9. How will MTD affect my accountant’s fees?
Many accountants will need to do more work (four submissions a year instead of one), so fees are likely to increase.
10. Do I need to make separate submissions for each property?
No, not for each property. However, you must categorise your income correctly (e.g., residential vs holiday let) and keep clear digital records.
11. Will MTD apply to jointly owned properties?
Yes. Each owner must report their share of income digitally using MTD software, even if only one person manages the property.
12. Can I still file a paper tax return under MTD?
No, not unless you have a confirmed digital exclusion exemption. MTD is fully digital-only.
13. Are overseas landlords affected?
Yes. If you earn rental income from UK property and meet the income threshold, you must comply with MTD—even if you live abroad.

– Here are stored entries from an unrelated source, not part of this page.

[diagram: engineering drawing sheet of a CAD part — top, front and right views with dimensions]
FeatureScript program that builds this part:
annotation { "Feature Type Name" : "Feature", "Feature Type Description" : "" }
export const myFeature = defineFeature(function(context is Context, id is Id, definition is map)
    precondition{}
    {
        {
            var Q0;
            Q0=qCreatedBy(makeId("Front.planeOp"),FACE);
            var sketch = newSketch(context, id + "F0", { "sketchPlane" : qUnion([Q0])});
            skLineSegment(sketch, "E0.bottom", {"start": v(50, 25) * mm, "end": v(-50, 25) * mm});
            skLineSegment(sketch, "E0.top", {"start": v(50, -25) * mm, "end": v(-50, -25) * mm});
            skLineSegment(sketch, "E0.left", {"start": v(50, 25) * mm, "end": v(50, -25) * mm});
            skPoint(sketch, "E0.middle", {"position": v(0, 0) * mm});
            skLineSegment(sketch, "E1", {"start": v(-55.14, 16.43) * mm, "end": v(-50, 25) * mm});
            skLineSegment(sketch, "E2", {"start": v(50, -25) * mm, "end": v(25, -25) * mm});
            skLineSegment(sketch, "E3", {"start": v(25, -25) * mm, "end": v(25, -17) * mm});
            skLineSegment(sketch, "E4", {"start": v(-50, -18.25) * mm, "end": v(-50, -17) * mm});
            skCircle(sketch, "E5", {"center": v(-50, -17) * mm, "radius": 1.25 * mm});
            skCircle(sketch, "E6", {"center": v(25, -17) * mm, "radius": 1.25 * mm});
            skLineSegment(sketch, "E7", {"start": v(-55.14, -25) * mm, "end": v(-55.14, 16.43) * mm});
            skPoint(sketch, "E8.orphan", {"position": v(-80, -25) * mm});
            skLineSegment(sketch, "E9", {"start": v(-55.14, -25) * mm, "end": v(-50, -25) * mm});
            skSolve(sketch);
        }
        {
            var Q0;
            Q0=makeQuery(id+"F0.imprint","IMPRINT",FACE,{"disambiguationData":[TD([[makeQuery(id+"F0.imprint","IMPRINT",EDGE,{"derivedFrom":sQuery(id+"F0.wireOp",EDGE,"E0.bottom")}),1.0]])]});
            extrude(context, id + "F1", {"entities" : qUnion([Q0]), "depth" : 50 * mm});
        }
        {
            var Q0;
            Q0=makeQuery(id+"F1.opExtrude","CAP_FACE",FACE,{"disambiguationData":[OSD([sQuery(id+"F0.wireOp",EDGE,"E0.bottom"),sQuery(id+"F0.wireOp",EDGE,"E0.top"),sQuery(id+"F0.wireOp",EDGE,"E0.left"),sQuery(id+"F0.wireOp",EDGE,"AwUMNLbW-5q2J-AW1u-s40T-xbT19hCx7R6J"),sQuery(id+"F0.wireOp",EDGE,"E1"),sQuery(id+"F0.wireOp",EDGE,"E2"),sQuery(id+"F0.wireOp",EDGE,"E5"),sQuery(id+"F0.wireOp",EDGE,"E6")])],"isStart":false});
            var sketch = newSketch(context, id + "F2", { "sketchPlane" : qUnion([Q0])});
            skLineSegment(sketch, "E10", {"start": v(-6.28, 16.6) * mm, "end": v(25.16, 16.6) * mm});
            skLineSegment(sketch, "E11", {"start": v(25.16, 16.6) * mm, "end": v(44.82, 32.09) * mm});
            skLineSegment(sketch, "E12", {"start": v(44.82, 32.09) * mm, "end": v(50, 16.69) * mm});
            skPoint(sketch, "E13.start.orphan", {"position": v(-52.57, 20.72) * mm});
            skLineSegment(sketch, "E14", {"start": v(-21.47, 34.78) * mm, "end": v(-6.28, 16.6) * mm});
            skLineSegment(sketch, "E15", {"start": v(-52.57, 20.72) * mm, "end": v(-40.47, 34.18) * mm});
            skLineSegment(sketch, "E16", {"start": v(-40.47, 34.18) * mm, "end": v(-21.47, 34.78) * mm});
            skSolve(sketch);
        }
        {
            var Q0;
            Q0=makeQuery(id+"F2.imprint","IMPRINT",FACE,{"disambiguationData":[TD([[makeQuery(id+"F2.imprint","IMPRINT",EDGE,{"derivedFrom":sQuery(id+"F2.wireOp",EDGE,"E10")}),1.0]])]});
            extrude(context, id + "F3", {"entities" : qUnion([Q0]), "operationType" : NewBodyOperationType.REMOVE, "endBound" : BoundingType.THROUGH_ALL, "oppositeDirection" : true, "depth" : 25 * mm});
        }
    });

14. Is there any government support to help landlords transition?
HMRC says there will be guidance and webinars, but no financial assistance has been announced for software or training costs.
15. What’s the difference between MTD and Self-Assessment?
MTD replaces the current once-a-year tax return with four quarterly reports, plus an End of Period Statement and Final Declaration.
16. Could the MTD rollout be delayed again?
While it has already been delayed multiple times, there’s no current indication of further postponement. Landlords should prepare now.